Friday, January 07, 2011 12:01 AM
Rolling Stone has a candid Robert Plant interview in this month’s issue of the magazine. Plant talks about why he won’t be taking part in any more Led Zeppelin reunion shows, why the sessions for his sophomore album with Alison Krauss didn’t go well, and why Tony Blair is to blame for his creative block. Plant also spoke of how utterly unimpressed he is with his musical peers.
Of Led Zeppelin’s acclaimed reunion show at the O2 in London in 2007, Plant says, “It was an amazing evening. The preparations for it were fraught and intense, but the last rehearsal was really, really good, for all that it represented and all that we were trying to capture. But I’ve gone so far somewhere else that I almost can’t relate to it ... It’s a bit of a pain in the [expletive] to be honest. Who cares? I know people care, but think about it from my angle – soon, I’m going to need help crossing the street.”

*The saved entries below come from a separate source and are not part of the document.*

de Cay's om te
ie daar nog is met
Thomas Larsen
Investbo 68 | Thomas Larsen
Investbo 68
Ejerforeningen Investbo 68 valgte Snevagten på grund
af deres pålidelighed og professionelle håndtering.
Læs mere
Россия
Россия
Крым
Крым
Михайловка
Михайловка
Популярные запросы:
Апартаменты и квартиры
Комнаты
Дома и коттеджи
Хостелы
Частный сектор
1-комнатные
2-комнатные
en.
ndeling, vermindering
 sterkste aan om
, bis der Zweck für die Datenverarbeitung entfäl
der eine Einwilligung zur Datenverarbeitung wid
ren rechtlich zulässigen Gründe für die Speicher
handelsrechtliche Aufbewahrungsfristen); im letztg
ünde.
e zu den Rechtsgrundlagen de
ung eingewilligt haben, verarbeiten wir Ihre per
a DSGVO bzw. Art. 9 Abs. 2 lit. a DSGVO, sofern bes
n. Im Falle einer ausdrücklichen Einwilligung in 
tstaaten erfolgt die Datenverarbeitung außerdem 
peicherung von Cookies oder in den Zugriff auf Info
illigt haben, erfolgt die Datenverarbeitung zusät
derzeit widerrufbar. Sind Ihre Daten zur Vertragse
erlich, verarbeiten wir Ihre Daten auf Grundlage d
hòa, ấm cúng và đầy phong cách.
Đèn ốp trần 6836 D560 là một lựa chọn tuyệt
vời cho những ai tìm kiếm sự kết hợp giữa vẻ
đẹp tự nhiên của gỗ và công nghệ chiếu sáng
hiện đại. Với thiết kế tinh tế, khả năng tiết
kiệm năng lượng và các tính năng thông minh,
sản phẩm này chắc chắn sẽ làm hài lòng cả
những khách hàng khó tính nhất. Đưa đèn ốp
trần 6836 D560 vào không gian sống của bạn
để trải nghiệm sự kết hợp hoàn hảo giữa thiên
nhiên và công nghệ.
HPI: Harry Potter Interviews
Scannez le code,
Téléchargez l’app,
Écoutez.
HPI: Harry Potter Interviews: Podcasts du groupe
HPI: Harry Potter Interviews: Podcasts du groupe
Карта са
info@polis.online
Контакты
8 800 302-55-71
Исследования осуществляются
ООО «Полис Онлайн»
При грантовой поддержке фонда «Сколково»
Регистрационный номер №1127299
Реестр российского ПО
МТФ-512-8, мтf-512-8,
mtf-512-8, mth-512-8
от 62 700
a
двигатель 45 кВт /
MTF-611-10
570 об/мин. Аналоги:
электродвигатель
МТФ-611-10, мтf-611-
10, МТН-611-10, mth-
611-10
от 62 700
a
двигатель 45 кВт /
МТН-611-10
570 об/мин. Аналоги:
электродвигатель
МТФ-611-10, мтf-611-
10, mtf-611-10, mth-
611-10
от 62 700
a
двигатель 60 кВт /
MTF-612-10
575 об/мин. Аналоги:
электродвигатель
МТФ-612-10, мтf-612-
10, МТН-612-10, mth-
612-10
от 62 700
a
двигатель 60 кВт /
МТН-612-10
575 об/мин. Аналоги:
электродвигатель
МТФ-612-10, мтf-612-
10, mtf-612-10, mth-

Of recording sessions with Alison Krauss intended to capture the follow-up to the duo’s Grammy-winning Raising Sand, Plant says, “The sound wasn’t there. Alison is the best. She’s one of my favorite people. We’ll come back to it.”
Of the reason he’s quit writing songs lately, Plants says, “The last time I lifted a pen was when Tony Blair became a Roman Catholic. We were supposedly going into the Gulf, determined to sort the world out in the name of tyranny. Then, once he had to leave the throne, he became a Roman Catholic and became a peace envoy in the Middle East. That’s when I knew the world was completely upside down.”
Of his ’70s rock and roll peers, Plant says, “There’s nothing worse than a bunch of jaded old farts, and that’s a fact. People who have written their story – they’ve gotten to the point where nothing moves. I don’t deal in that, and I don’t deal with anybody who deals in that.”